Damiri immediately said he would appeal the verdict, and some legal
experts predicted that the ruling would be quietly overturned by a higher
court. He remains free pending the appeal.
"After this, we feel that the United Nations and United States
should look again into establishing a war crimes tribunal," said John
Miller, spokesman for the East Timor Action Network, a U.S.-based human
rights group.
U.N. officials have repeatedly said that the Indonesian army trained,
equipped and commanded the militia gangs that committed most of the
atrocities.
Damiri's was the final of 18 trials organized by Indonesian authorities
in an apparent effort to defuse calls for an ad hoc U.N. tribunal akin to
those for Rwanda and the former Yugoslavia.
Six of the defendants have been found guilty, but their light sentences
have contributed to a perception that the process amounts to a whitewash.

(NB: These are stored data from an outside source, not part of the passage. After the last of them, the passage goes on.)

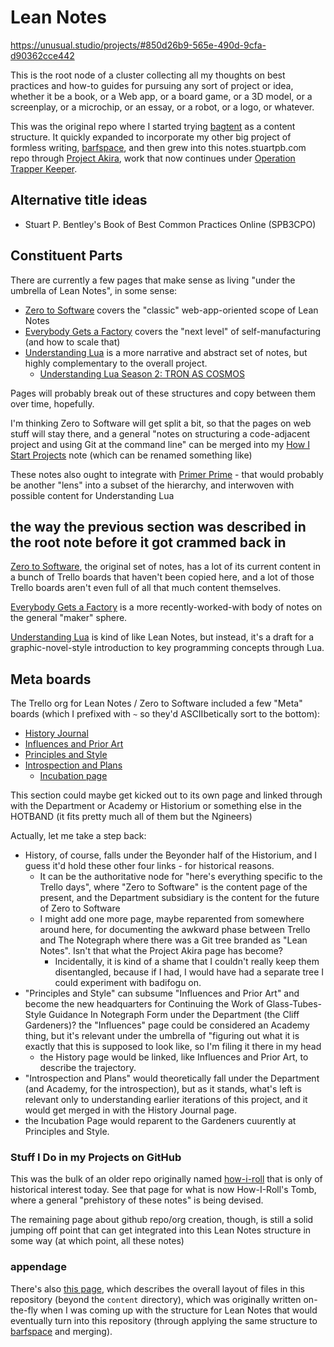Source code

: # Lean Notes

https://unusual.studio/projects/#850d26b9-565e-490d-9cfa-d90362cce442

This is the root node of a cluster collecting all my thoughts on best practices and how-to guides for pursuing any sort of project or idea, whether it be a book, or a Web app, or a board game, or a 3D model, or a screenplay, or a microchip, or an essay, or a robot, or a logo, or whatever.

This was the original repo where I started trying [bagtent][] as a content structure. It quickly expanded to incorporate my other big project of formless writing, [barfspace][], and then grew into this notes.stuartpb.com repo through [Project Akira][], work that now continues under [Operation Trapper Keeper][].

[bagtent]: ba00b8cb-9d05-4aef-bd50-0990f82dd723.md
[barfspace]: 7f9a66a0-38fc-49e0-8489-270cdd3036ee.md
[Project Akira]: dadfc5e5-cfb6-4f7d-88c0-bcd64b91feac.md
[Operation Trapper Keeper]: 1da0f61f-c2bb-4b9d-99da-e3f07e18556a.md

## Alternative title ideas

- Stuart P. Bentley's Book of Best Common Practices Online (SPB3CPO)

## Constituent Parts

There are currently a few pages that make sense as living "under the umbrella of Lean Notes", in some sense:

- [Zero to Software](852d9a19-6801-4236-8cfa-3eab81aeec3c.md) covers the "classic" web-app-oriented scope of Lean Notes
- [Everybody Gets a Factory](8cbd867d-1a63-4d1f-9c83-cab019fe87bd.md) covers the "next level" of self-manufacturing (and how to scale that)
- [Understanding Lua](ea6e4e03-acb8-46ea-9024-4333e363ee60.md) is a more narrative and abstract set of notes, but highly complementary to the overall project.
  - [Understanding Lua Season 2: TRON AS COSMOS](09bb1dda-76e9-42bc-9370-a5a36a684755.md)

Pages will probably break out of these structures and copy between them over time, hopefully.

I'm thinking Zero to Software will get split a bit, so that the pages on web stuff will stay there, and a general "notes on structuring a code-adjacent project and using Git at the command line" can be merged into my [How I Start Projects](e7d1004b-5a6f-44c4-a0ea-ab7815460638.md) note (which can be renamed something like)

These notes also ought to integrate with [Primer Prime](b4195691-701c-48c6-a3d7-e4fe9123728e.md) - that would probably be another "lens" into a subset of the hierarchy, and interwoven with possible content for Understanding Lua

## the way the previous section was described in the root note before it got crammed back in

[Zero to Software](852d9a19-6801-4236-8cfa-3eab81aeec3c.md), the original set of notes, has a lot of its current content in a bunch of Trello boards that haven't been copied here, and a lot of those Trello boards aren't even full of all that much content themselves.

[Everybody Gets a Factory](8cbd867d-1a63-4d1f-9c83-cab019fe87bd.md) is a more recently-worked-with body of notes on the general "maker" sphere.

[Understanding Lua](ea6e4e03-acb8-46ea-9024-4333e363ee60.md) is kind of like Lean Notes, but instead, it's a draft for a graphic-novel-style introduction to key programming concepts through Lua.

## Meta boards

The Trello org for Lean Notes / Zero to Software included a few "Meta" boards (which I prefixed with `~` so they'd ASCIIbetically sort to the bottom):

- [History Journal](17caa86b-1705-46d8-a26c-2e64dd27ecce.md)
- [Influences and Prior Art](0531e839-6c69-495c-98bc-f4bda7f36bc1.md)
- [Principles and Style](936d961d-2b0c-468d-879f-cfcb8ac33fd2.md)
- [Introspection and Plans](296d1028-3a37-407c-a28b-a36f197696d8.md)
  - [Incubation page](c7f64330-dc66-45c4-ac6c-ca93ea8fdc63.md)

This section could maybe get kicked out to its own page and linked through with the Department or Academy or Historium or something else in the HOTBAND (it fits pretty much all of them but the Ngineers)

Actually, let me take a step back:

- History, of course, falls under the Beyonder half of the Historium, and I guess it'd hold these other four links - for historical reasons.
  - It can be the authoritative node for "here's everything specific to the Trello days", where "Zero to Software" is the content page of the present, and the Department subsidiary is the content for the future of Zero to Software
  - I might add one more page, maybe reparented from somewhere around here, for documenting the awkward phase between Trello and The Notegraph where there was a Git tree branded as "Lean Notes". Isn't that what the Project Akira page has become?
    - Incidentally, it is kind of a shame that I couldn't really keep them disentangled, because if I had, I would have had a separate tree I could experiment with badifogu on.
- "Principles and Style" can subsume "Influences and Prior Art" and become the new headquarters for Continuing the Work of Glass-Tubes-Style Guidance In Notegraph Form under the Department (the Cliff Gardeners)? the "Influences" page could be considered an Academy thing, but it's relevant under the umbrella of "figuring out what it is exactly that this is supposed to look like, so I'm filing it there in my head
  - the History page would be linked, like Influences and Prior Art, to describe the trajectory.
- "Introspection and Plans" would theoretically fall under the Department (and Academy, for the introspection), but as it stands, what's left is relevant only to understanding earlier iterations of this project, and it would get merged in with the History Journal page.
- the Incubation Page would reparent to the Gardeners cuurently at Principles and Style.

### Stuff I Do in my Projects on GitHub

This was the bulk of an older repo originally named [how-i-roll][] that is only of historical interest today. See that page for what is now How-I-Roll's Tomb, where a general "prehistory of these notes" is being devised.

[how-i-roll]: bbeba5e6-b56a-4a1d-9547-8241311e7cf2.md

The remaining page about github repo/org creation, though, is still a solid jumping off point that can get integrated into this Lean Notes structure in some way (at which point, all these notes)

### appendage

There's also [this page][layout], which describes the overall layout of files in this repository (beyond the `content` directory), which was originally written on-the-fly when I was coming up with the structure for Lean Notes that would eventually turn into this repository (through applying the same structure to [barfspace][] and merging).

[layout]: b651b62a-9906-4a3d-943b-93d19e4153d7.md
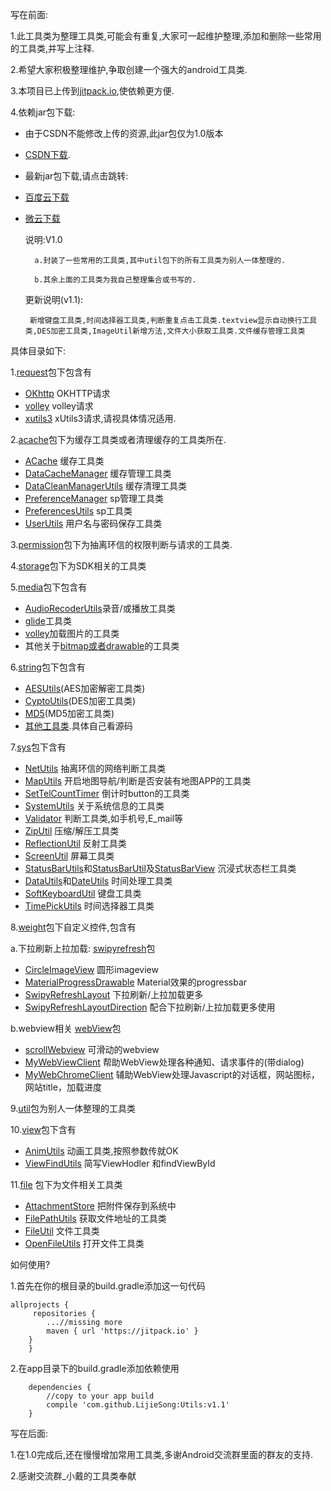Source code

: 写在前面:

1.此工具类为整理工具类,可能会有重复,大家可一起维护整理,添加和删除一些常用的工具类,并写上注释.

2.希望大家积极整理维护,争取创建一个强大的android工具类.

3.本项目已上传到[jitpack.io](https://jitpack.io),使依赖更方便.

4.依赖jar包下载:
- 由于CSDN不能修改上传的资源,此jar包仅为1.0版本
- [CSDN下载](http://download.csdn.net/detail/qq_31590149/9840750).
- 最新jar包下载,请点击跳转:
- [百度云下载](http://pan.baidu.com/s/1qYLhP72)
- [微云下载](https://share.weiyun.com/441737b578c6820e42fafe0ba212af49)
	
	说明:V1.0
	
		a.封装了一些常用的工具类,其中util包下的所有工具类为别人一体整理的.

		b.其余上面的工具类为我自己整理集合或书写的.

	更新说明(v1.1):

       新增键盘工具类,时间选择器工具类,判断重复点击工具类.textview显示自动换行工具类,DES加密工具类,ImageUtil新增方法,文件大小获取工具类.文件缓存管理工具类
  
具体目录如下:

1.[request](https://github.com/LijieSong/Utils/tree/master/app/src/main/java/com/example/user/utils/request)包下包含有
- [OKhttp](https://github.com/LijieSong/Utils/tree/master/app/src/main/java/com/example/user/utils/request/okhttp) 	OKHTTP请求
- [volley](https://github.com/LijieSong/Utils/tree/master/app/src/main/java/com/example/user/utils/request/volley) volley请求
- [xutils3](https://github.com/LijieSong/Utils/tree/master/app/src/main/java/com/example/user/utils/request/xutils) 	xUtils3请求,请视具体情况适用.

2.[acache](https://github.com/LijieSong/Utils/tree/master/app/src/main/java/com/example/user/utils/acache)包下为缓存工具类或者清理缓存的工具类所在.
- [ACache](https://github.com/LijieSong/Utils/tree/master/app/src/main/java/com/example/user/utils/acache/ACache.java) 缓存工具类
- [DataCacheManager](https://github.com/LijieSong/Utils/tree/master/app/src/main/java/com/example/user/utils/acache/DataCacheManager.java) 缓存管理工具类
- [DataCleanManagerUtils](https://github.com/LijieSong/Utils/tree/master/app/src/main/java/com/example/user/utils/acache/DataCleanManagerUtils.java) 缓存清理工具类
- [PreferenceManager](https://github.com/LijieSong/Utils/tree/master/app/src/main/java/com/example/user/utils/acache/PreferenceManager.java) sp管理工具类
- [PreferencesUtils](https://github.com/LijieSong/Utils/tree/master/app/src/main/java/com/example/user/utils/acache/PreferencesUtils.java) sp工具类
- [UserUtils](https://github.com/LijieSong/Utils/tree/master/app/src/main/java/com/example/user/utils/acache/UserUtils.java) 用户名与密码保存工具类

3.[permission](https://github.com/LijieSong/Utils/tree/master/app/src/main/java/com/example/user/utils/permission)包下为抽离环信的权限判断与请求的工具类.

4.[storage](https://github.com/LijieSong/Utils/tree/master/app/src/main/java/com/example/user/utils/storage)包下为SDK相关的工具类

5.[media](https://github.com/LijieSong/Utils/tree/master/app/src/main/java/com/example/user/utils/media)包下包含有

- [AudioRecoderUtils](https://github.com/LijieSong/Utils/blob/master/app/src/main/java/com/example/user/utils/media/AudioRecoderUtils.java)录音/或播放工具类
- [glide](https://github.com/LijieSong/Utils/tree/master/app/src/main/java/com/example/user/utils/media/GildeTools)工具类
- [volley](https://github.com/LijieSong/Utils/tree/master/app/src/main/java/com/example/user/utils/media/VolleyTools)加载图片的工具类
- 其他关于[bitmap或者drawable](https://github.com/LijieSong/Utils/tree/master/app/src/main/java/com/example/user/utils/media)的工具类

6.[string](https://github.com/LijieSong/Utils/tree/master/app/src/main/java/com/example/user/utils/string)包下包含有

- [AESUtils](https://github.com/LijieSong/Utils/blob/master/app/src/main/java/com/example/user/utils/string/AESUtils.java)(AES加密解密工具类)
- [CyptoUtils](https://github.com/LijieSong/Utils/blob/master/app/src/main/java/com/example/user/utils/string/CyptoUtils.java)(DES加密工具类)
- [MD5](https://github.com/LijieSong/Utils/blob/master/app/src/main/java/com/example/user/utils/string/MD5.java)(MD5加密工具类)
- [其他工具类](https://github.com/LijieSong/Utils/tree/master/app/src/main/java/com/example/user/utils/string).具体自己看源码

7.[sys](https://github.com/LijieSong/Utils/tree/master/app/src/main/java/com/example/user/utils/sys)包下含有

- [NetUtils](https://github.com/LijieSong/Utils/blob/master/app/src/main/java/com/example/user/utils/sys/NetUtils)	抽离环信的网络判断工具类
- [MapUtils](https://github.com/LijieSong/Utils/blob/master/app/src/main/java/com/example/user/utils/sys/MapUtils.java)	开启地图导航/判断是否安装有地图APP的工具类	 
- [SetTelCountTimer](https://github.com/LijieSong/Utils/blob/master/app/src/main/java/com/example/user/utils/sys/SetTelCountTimer.java)	倒计时button的工具类 
- [SystemUtils](https://github.com/LijieSong/Utils/blob/master/app/src/main/java/com/example/user/utils/sys/SystemUtils.java)	关于系统信息的工具类 
- [Validator](https://github.com/LijieSong/Utils/blob/master/app/src/main/java/com/example/user/utils/sys/Validator.java)	判断工具类,如手机号,E_mail等
- [ZipUtil](https://github.com/LijieSong/Utils/blob/master/app/src/main/java/com/example/user/utils/sys/ZipUtil.java)	压缩/解压工具类 
- [ReflectionUtil](https://github.com/LijieSong/Utils/blob/master/app/src/main/java/com/example/user/utils/sys/ReflectionUtil.java)	反射工具类 
- [ScreenUtil](https://github.com/LijieSong/Utils/blob/master/app/src/main/java/com/example/user/utils/sys/ScreenUtil.java)	屏幕工具类
- [StatusBarUtils](https://github.com/LijieSong/Utils/blob/master/app/src/main/java/com/example/user/utils/sys/StatusBarUtils.java)和[StatusBarUtil](https://github.com/LijieSong/Utils/blob/master/app/src/main/java/com/example/user/utils/sys/StatusBarUtil.java)及[StatusBarView](https://github.com/LijieSong/Utils/blob/master/app/src/main/java/com/example/user/utils/sys/StatusBarView.java)	沉浸式状态栏工具类
- [DataUtils](https://github.com/LijieSong/Utils/blob/master/app/src/main/java/com/example/user/utils/sys/DataUtils.java)和[DateUtils](https://github.com/LijieSong/Utils/blob/master/app/src/main/java/com/example/user/utils/sys/DateUtils.java)		时间处理工具类	
- [SoftKeyboardUtil](https://github.com/LijieSong/Utils/blob/master/app/src/main/java/com/example/user/utils/sys/SoftKeyboardUtil.java)  键盘工具类
- [TimePickUtils](https://github.com/LijieSong/Utils/blob/master/app/src/main/java/com/example/user/utils/sys/TimePickUtils.java)  时间选择器工具类

8.[weight](https://github.com/LijieSong/Utils/tree/master/app/src/main/java/com/example/user/utils/weight)包下自定义控件,包含有

a.下拉刷新上拉加载: [swipyrefresh](https://github.com/LijieSong/Utils/tree/master/app/src/main/java/com/example/user/utils/weight/swipyrefresh)包
- [CircleImageView](https://github.com/LijieSong/Utils/blob/master/app/src/main/java/com/example/user/utils/weight/swipyrefresh/CircleImageView.java)  圆形imageview
- [MaterialProgressDrawable](https://github.com/LijieSong/Utils/blob/master/app/src/main/java/com/example/user/utils/weight/swipyrefresh/MaterialProgressDrawable.java)  Material效果的progressbar
- [SwipyRefreshLayout](https://github.com/LijieSong/Utils/blob/master/app/src/main/java/com/example/user/utils/weight/swipyrefresh/SwipyRefreshLayout.java) 下拉刷新/上拉加载更多
- [SwipyRefreshLayoutDirection](https://github.com/LijieSong/Utils/blob/master/app/src/main/java/com/example/user/utils/weight/swipyrefresh/SwipyRefreshLayoutDirection.java) 配合下拉刷新/上拉加载更多使用

b.webview相关 [webView](https://github.com/LijieSong/Utils/tree/master/app/src/main/java/com/example/user/utils/weight/webView)包
- [scrollWebview](https://github.com/LijieSong/Utils/blob/master/app/src/main/java/com/example/user/utils/weight/webView/ScrollWebView.java)  可滑动的webview
- [MyWebViewClient](https://github.com/LijieSong/Utils/blob/master/app/src/main/java/com/example/user/utils/weight/webView/MyWebViewClient.java) 帮助WebView处理各种通知、请求事件的(带dialog)
- [MyWebChromeClient](https://github.com/LijieSong/Utils/blob/master/app/src/main/java/com/example/user/utils/weight/webView/MyWebChromeClient.java) 辅助WebView处理Javascript的对话框，网站图标，网站title，加载进度

9.[util](https://github.com/LijieSong/Utils/tree/master/app/src/main/java/com/example/user/utils/util)包为别人一体整理的工具类

10.[view](https://github.com/LijieSong/Utils/tree/master/app/src/main/java/com/example/user/utils/view)包下含有

- [AnimUtils](https://github.com/LijieSong/Utils/tree/master/app/src/main/java/com/example/user/utils/view/AnimUtils.java) 动画工具类,按照参数传就OK
- [ViewFindUtils](https://github.com/LijieSong/Utils/tree/master/app/src/main/java/com/example/user/utils/view/ViewFindUtils.java) 简写ViewHodler 和findViewById

11.[file](https://github.com/LijieSong/Utils/tree/master/app/src/main/java/com/example/user/utils/file) 包下为文件相关工具类
- [AttachmentStore](https://github.com/LijieSong/Utils/tree/master/app/src/main/java/com/example/user/utils/file/AttachmentStore.java) 把附件保存到系统中
- [FilePathUtils](https://github.com/LijieSong/Utils/tree/master/app/src/main/java/com/example/user/utils/file/FilePathUtils.java) 获取文件地址的工具类
- [FileUtil](https://github.com/LijieSong/Utils/tree/master/app/src/main/java/com/example/user/utils/file/FileUtil.java) 文件工具类
- [OpenFileUtils](https://github.com/LijieSong/Utils/tree/master/app/src/main/java/com/example/user/utils/file/OpenFileUtils.java) 打开文件工具类

如何使用?

1.首先在你的根目录的build.gradle添加这一句代码

	allprojects {
  		 repositories {
   			...//missing more
   			maven { url 'https://jitpack.io' }
		}
     	}

2.在app目录下的build.gradle添加依赖使用

   		dependencies {
			//copy to your app build 
   			compile 'com.github.LijieSong:Utils:v1.1'
   		}

写在后面:

1.在1.0完成后,还在慢慢增加常用工具类,多谢Android交流群里面的群友的支持.

2.感谢交流群_小戴的工具类奉献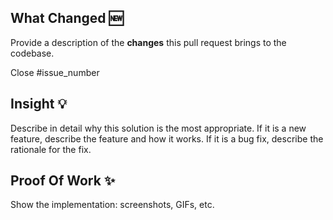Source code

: ## What Changed 🆕

Provide a description of the __changes__ this pull request brings to the codebase.

Close #issue_number

## Insight 💡

Describe in detail why this solution is the most appropriate. If it is a new feature, describe the feature and how it works. If it is a bug fix, describe the rationale for the fix.

## Proof Of Work ✨

Show the implementation: screenshots, GIFs, etc.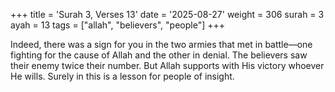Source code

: +++
title = 'Surah 3, Verses 13'
date = '2025-08-27'
weight = 306
surah = 3
ayah = 13
tags = ["allah", "believers", "people"]
+++

Indeed, there was a sign for you in the two armies that met in battle—one fighting for the cause of Allah and the other in denial. The believers saw their enemy twice their number. But Allah supports with His victory whoever He wills. Surely in this is a lesson for people of insight.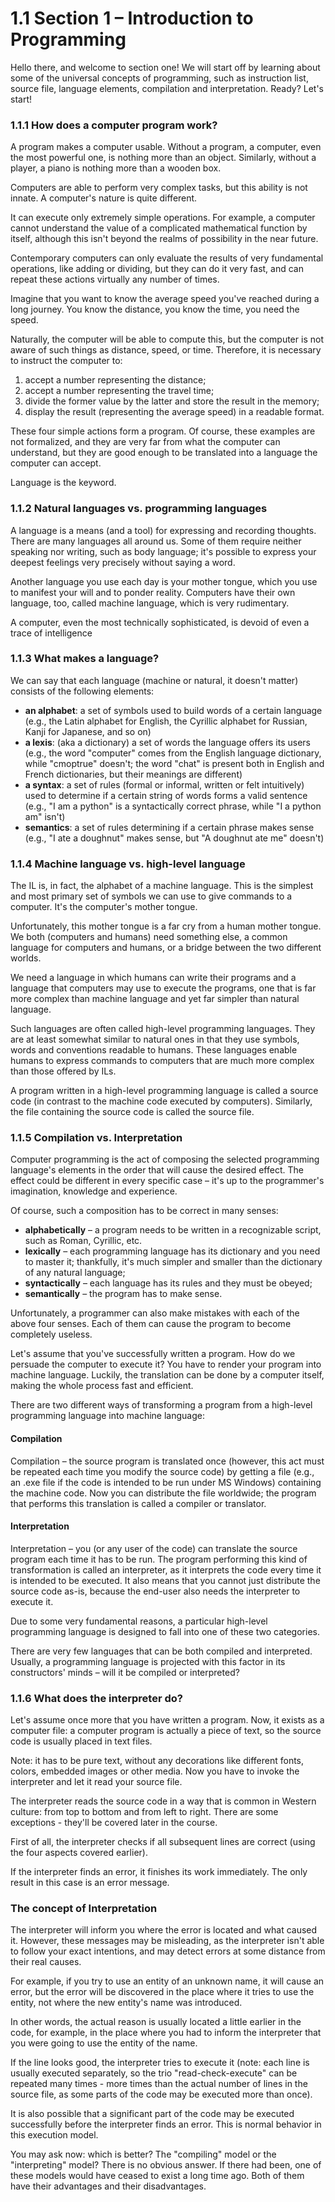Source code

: # 1.1 Section 1 – Introduction to Programming

Hello there, and welcome to section one! We will start off by learning about some of the universal concepts of programming, such as instruction list, source file, language elements, compilation and interpretation. Ready? Let's start!

### 1.1.1 How does a computer program work?

A program makes a computer usable. Without a program, a computer, even the most powerful one, is nothing more than an object. Similarly, without a player, a piano is nothing more than a wooden box.

Computers are able to perform very complex tasks, but this ability is not innate. A computer's nature is quite different.

It can execute only extremely simple operations. For example, a computer cannot understand the value of a complicated mathematical function by itself, although this isn't beyond the realms of possibility in the near future.

Contemporary computers can only evaluate the results of very fundamental operations, like adding or dividing, but they can do it very fast, and can repeat these actions virtually any number of times.

Imagine that you want to know the average speed you've reached during a long journey. You know the distance, you know the time, you need the speed.

Naturally, the computer will be able to compute this, but the computer is not aware of such things as distance, speed, or time. Therefore, it is necessary to instruct the computer to:

1. accept a number representing the distance;
2. accept a number representing the travel time;
3. divide the former value by the latter and store the result in the memory;
4. display the result (representing the average speed) in a readable format.

These four simple actions form a program. Of course, these examples are not formalized, and they are very far from what the computer can understand, but they are good enough to be translated into a language the computer can accept.

Language is the keyword.

### 1.1.2 Natural languages vs. programming languages

A language is a means (and a tool) for expressing and recording thoughts. There are many languages all around us. Some of them require neither speaking nor writing, such as body language; it's possible to express your deepest feelings very precisely without saying a word.

Another language you use each day is your mother tongue, which you use to manifest your will and to ponder reality. Computers have their own language, too, called machine language, which is very rudimentary.

A computer, even the most technically sophisticated, is devoid of even a trace of intelligence

### 1.1.3 What makes a language?

We can say that each language (machine or natural, it doesn't matter) consists of the following elements:

- **an alphabet**: a set of symbols used to build words of a certain language (e.g., the Latin alphabet for English, the Cyrillic alphabet for Russian, Kanji for Japanese, and so on)
- **a lexis**: (aka a dictionary) a set of words the language offers its users (e.g., the word "computer" comes from the English language dictionary, while "cmoptrue" doesn't; the word "chat" is present both in English and French dictionaries, but their meanings are different)
- **a syntax**: a set of rules (formal or informal, written or felt intuitively) used to determine if a certain string of words forms a valid sentence (e.g., "I am a python" is a syntactically correct phrase, while "I a python am" isn't)
- **semantics**: a set of rules determining if a certain phrase makes sense (e.g., "I ate a doughnut" makes sense, but "A doughnut ate me" doesn't)

### 1.1.4 Machine language vs. high-level language

The IL is, in fact, the alphabet of a machine language. This is the simplest and most primary set of symbols we can use to give commands to a computer. It's the computer's mother tongue.

Unfortunately, this mother tongue is a far cry from a human mother tongue. We both (computers and humans) need something else, a common language for computers and humans, or a bridge between the two different worlds.

We need a language in which humans can write their programs and a language that computers may use to execute the programs, one that is far more complex than machine language and yet far simpler than natural language.

Such languages are often called high-level programming languages. They are at least somewhat similar to natural ones in that they use symbols, words and conventions readable to humans. These languages enable humans to express commands to computers that are much more complex than those offered by ILs.

A program written in a high-level programming language is called a source code (in contrast to the machine code executed by computers). Similarly, the file containing the source code is called the source file.

### 1.1.5 Compilation vs. Interpretation

Computer programming is the act of composing the selected programming language's elements in the order that will cause the desired effect. The effect could be different in every specific case – it's up to the programmer's imagination, knowledge and experience.

Of course, such a composition has to be correct in many senses:

- **alphabetically** – a program needs to be written in a recognizable script, such as Roman, Cyrillic, etc.
- **lexically** – each programming language has its dictionary and you need to master it; thankfully, it's much simpler and smaller than the dictionary of any natural language;
- **syntactically** – each language has its rules and they must be obeyed;
- **semantically** – the program has to make sense.

Unfortunately, a programmer can also make mistakes with each of the above four senses. Each of them can cause the program to become completely useless.

Let's assume that you've successfully written a program. How do we persuade the computer to execute it? You have to render your program into machine language. Luckily, the translation can be done by a computer itself, making the whole process fast and efficient.

There are two different ways of transforming a program from a high-level programming language into machine language:

#### Compilation

Compilation – the source program is translated once (however, this act must be repeated each time you modify the source code) by getting a file (e.g., an .exe file if the code is intended to be run under MS Windows) containing the machine code. Now you can distribute the file worldwide; the program that performs this translation is called a compiler or translator.

#### Interpretation

Interpretation – you (or any user of the code) can translate the source program each time it has to be run. The program performing this kind of transformation is called an interpreter, as it interprets the code every time it is intended to be executed. It also means that you cannot just distribute the source code as-is, because the end-user also needs the interpreter to execute it.

Due to some very fundamental reasons, a particular high-level programming language is designed to fall into one of these two categories.

There are very few languages that can be both compiled and interpreted. Usually, a programming language is projected with this factor in its constructors' minds – will it be compiled or interpreted?

### 1.1.6 What does the interpreter do?

Let's assume once more that you have written a program. Now, it exists as a computer file: a computer program is actually a piece of text, so the source code is usually placed in text files.

Note: it has to be pure text, without any decorations like different fonts, colors, embedded images or other media. Now you have to invoke the interpreter and let it read your source file.

The interpreter reads the source code in a way that is common in Western culture: from top to bottom and from left to right. There are some exceptions - they'll be covered later in the course.

First of all, the interpreter checks if all subsequent lines are correct (using the four aspects covered earlier).

If the interpreter finds an error, it finishes its work immediately. The only result in this case is an error message.

### The concept of Interpretation

The interpreter will inform you where the error is located and what caused it. However, these messages may be misleading, as the interpreter isn't able to follow your exact intentions, and may detect errors at some distance from their real causes.

For example, if you try to use an entity of an unknown name, it will cause an error, but the error will be discovered in the place where it tries to use the entity, not where the new entity's name was introduced.

In other words, the actual reason is usually located a little earlier in the code, for example, in the place where you had to inform the interpreter that you were going to use the entity of the name.

If the line looks good, the interpreter tries to execute it (note: each line is usually executed separately, so the trio "read-check-execute" can be repeated many times - more times than the actual number of lines in the source file, as some parts of the code may be executed more than once).

It is also possible that a significant part of the code may be executed successfully before the interpreter finds an error. This is normal behavior in this execution model.

You may ask now: which is better? The "compiling" model or the "interpreting" model? There is no obvious answer. If there had been, one of these models would have ceased to exist a long time ago. Both of them have their advantages and their disadvantages.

The toughest sentence of 10 years in prison was handed down to a Timorese
civilian who led a notorious militia.
Some say the verdicts show how the Indonesian military - the main
pillar of the 32-year dictatorship of former President Suharto - has
succeeded in re-establishing its influence in Indonesian society five
years after his ouster.
"The outcome of this trial just shows that the generals are again
all-powerful and that they can get away with anything they want,"
said George Atidjondro, an Indonesian professor at Australia's University
of Newcastle.
He said that efforts to reform the military after Suharto's fall -
including introducing civilian control over the armed forces - had
foundered under President Megawati Sukarnoputri.
Many of the senior commanders involved in the current offensive against
separatists in Aceh are veterans of the occupation of East Timor,
Aditjondro said.
"There is a confluence of political interests here," he said.
"She gets to portray herself as the savior of Indonesia's unity, and
they get to keep calling the shots."
In the past calls for an international war crimes tribunal have been
opposed by Washington. Ties with the Indonesian military were cut by the
Clinton administration in 1999 after the events in East Timor.
The U.S. House of Representatives recently voted against resuming
military links after revelations that Indonesian troops were likely
responsible for an attack on a group of American schoolteachers last year
in the eastern Indonesian province of Papua. Two Americans and an
Indonesian were killed and eight other U.S. citizens were badly wounded.
"I suspect that the outcome of Jakarta trials will reinforce the
sense in Congress that the Indonesian military is essentially unreliable
even as an ally in the war on terrorism," Miller said.